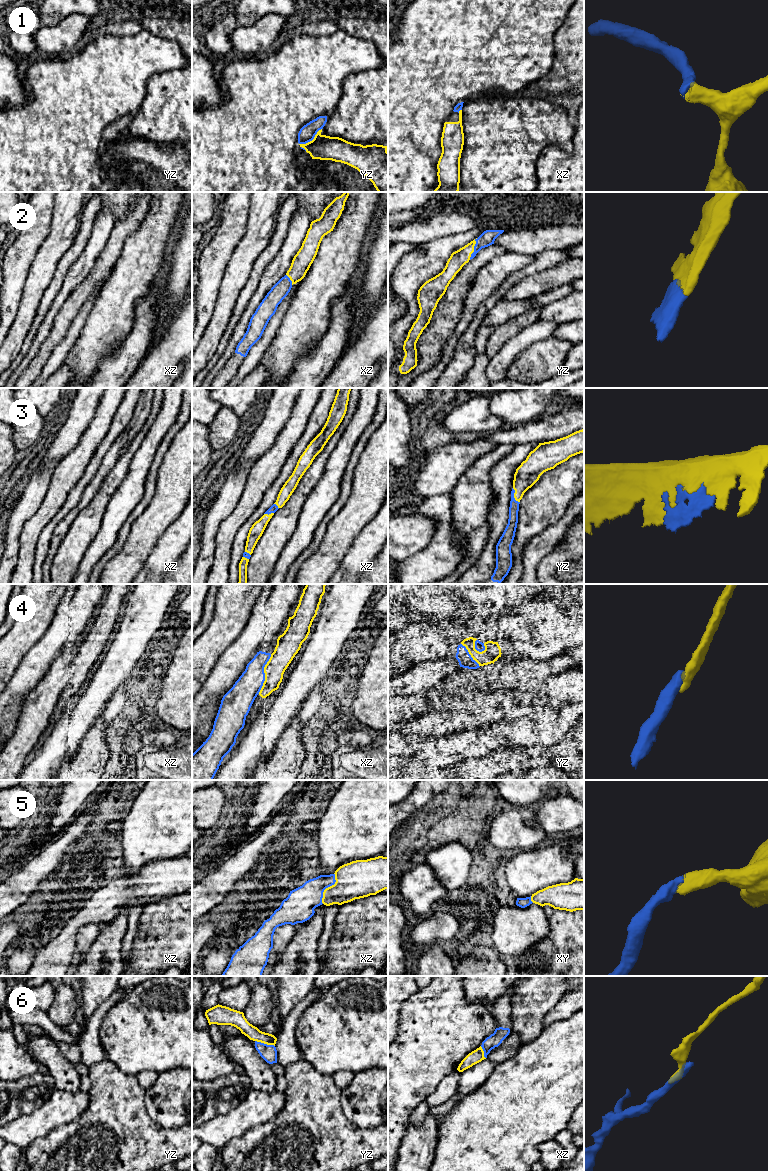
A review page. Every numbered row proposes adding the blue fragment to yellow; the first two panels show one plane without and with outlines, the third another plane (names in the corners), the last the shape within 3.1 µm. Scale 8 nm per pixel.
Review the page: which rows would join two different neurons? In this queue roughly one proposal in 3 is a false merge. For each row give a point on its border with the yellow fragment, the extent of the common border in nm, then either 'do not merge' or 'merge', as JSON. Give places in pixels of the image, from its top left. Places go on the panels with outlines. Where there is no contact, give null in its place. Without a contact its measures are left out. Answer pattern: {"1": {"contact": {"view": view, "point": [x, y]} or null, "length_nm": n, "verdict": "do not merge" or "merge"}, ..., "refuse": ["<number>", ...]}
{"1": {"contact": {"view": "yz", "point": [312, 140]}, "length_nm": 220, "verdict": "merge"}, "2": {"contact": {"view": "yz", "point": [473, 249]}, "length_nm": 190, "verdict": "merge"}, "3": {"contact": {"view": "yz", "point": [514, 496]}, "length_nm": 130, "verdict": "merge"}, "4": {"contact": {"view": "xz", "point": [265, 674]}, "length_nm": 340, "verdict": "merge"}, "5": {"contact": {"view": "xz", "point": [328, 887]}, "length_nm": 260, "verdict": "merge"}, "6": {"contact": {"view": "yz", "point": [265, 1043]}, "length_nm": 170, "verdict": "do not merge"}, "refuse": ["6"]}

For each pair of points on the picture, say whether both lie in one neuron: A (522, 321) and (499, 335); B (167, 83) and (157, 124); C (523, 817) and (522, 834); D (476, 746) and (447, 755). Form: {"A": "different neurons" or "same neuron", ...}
=======
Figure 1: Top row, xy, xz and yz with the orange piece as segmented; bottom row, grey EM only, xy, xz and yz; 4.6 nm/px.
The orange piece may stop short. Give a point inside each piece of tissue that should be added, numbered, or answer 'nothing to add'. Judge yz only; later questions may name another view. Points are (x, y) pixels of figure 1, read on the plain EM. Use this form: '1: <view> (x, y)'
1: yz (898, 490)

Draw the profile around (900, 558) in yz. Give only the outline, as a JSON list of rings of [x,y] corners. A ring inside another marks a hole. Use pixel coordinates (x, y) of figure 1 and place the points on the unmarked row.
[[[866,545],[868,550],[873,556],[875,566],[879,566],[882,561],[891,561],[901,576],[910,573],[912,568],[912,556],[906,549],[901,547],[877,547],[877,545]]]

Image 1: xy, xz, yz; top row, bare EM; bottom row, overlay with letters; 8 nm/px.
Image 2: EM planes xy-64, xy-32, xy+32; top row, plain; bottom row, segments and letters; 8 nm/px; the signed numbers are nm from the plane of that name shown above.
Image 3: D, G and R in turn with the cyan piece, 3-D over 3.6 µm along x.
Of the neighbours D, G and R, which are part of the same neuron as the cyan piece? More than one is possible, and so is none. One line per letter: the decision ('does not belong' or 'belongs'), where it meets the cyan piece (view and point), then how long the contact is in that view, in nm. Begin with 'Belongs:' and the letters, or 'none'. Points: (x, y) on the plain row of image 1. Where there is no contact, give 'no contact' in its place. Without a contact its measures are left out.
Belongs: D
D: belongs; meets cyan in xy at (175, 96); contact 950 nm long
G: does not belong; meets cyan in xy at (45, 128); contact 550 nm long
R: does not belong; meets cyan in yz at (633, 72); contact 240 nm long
=======
→ Task details
What lines in the material above hold the string "bottom"? List them.

→ Solution
Figure 1: Top row, xy, xz and yz with the orange piece as segmented; bottom row, grey EM only, xy, xz and yz; 4.6 nm/px.
Image 1: xy, xz, yz; top row, bare EM; bottom row, overlay with letters; 8 nm/px.
Image 2: EM planes xy-64, xy-32, xy+32; top row, plain; bottom row, segments and letters; 8 nm/px; the signed numbers are nm from the plane of that name shown above.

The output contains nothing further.